#### GOAL OF THE EXERCISE:
If a line in the entries below contains "Claudia", copy it.

#### RECORDS PROVIDED:
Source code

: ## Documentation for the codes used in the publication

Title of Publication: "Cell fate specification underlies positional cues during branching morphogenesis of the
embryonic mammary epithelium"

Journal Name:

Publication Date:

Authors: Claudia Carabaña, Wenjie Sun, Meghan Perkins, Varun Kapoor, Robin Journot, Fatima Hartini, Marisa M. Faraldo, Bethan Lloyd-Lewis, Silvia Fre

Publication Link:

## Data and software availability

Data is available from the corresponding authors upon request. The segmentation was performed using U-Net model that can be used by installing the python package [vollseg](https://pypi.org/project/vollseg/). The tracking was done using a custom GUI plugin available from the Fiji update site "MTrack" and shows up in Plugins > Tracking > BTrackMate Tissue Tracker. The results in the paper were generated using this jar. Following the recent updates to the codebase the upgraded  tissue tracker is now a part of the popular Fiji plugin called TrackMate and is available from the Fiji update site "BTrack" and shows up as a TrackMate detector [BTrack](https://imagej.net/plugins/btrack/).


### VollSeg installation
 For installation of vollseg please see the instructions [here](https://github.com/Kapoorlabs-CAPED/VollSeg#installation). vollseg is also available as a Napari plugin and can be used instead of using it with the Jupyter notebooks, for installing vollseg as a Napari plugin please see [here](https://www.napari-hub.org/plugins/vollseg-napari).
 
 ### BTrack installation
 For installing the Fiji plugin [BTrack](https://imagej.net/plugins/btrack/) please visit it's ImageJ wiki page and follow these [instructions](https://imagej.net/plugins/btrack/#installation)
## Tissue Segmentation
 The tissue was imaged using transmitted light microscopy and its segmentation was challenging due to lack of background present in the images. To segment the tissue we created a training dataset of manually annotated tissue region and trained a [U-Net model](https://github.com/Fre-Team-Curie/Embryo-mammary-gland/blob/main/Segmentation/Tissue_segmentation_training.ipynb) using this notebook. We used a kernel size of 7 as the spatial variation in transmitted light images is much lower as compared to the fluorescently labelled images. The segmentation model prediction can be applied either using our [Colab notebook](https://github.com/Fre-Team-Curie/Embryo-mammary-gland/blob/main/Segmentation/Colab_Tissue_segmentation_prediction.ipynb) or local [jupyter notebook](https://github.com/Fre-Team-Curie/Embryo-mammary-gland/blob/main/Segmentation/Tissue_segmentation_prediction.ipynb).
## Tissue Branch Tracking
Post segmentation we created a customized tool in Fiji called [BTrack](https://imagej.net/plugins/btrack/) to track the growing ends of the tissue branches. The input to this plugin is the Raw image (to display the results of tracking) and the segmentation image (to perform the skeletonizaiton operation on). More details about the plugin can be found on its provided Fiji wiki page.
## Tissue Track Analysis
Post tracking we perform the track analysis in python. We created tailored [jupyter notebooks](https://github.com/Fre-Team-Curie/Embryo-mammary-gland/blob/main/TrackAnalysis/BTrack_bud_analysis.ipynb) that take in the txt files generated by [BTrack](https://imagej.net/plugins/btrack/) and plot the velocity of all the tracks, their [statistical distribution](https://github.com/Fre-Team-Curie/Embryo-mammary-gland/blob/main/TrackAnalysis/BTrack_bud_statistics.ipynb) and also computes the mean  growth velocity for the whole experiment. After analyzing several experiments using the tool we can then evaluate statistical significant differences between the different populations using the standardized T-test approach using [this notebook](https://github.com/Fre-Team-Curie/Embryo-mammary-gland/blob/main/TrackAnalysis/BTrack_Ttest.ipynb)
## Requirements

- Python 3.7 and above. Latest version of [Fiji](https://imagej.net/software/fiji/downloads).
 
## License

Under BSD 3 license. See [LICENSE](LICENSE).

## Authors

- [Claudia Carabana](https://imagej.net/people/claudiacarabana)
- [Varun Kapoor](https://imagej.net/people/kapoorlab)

#### TASK RESULT:
Authors: Claudia Carabaña, Wenjie Sun, Meghan Perkins, Varun Kapoor, Robin Journot, Fatima Hartini, Marisa M. Faraldo, Bethan Lloyd-Lewis, Silvia Fre
- [Claudia Carabana](https://imagej.net/people/claudiacarabana)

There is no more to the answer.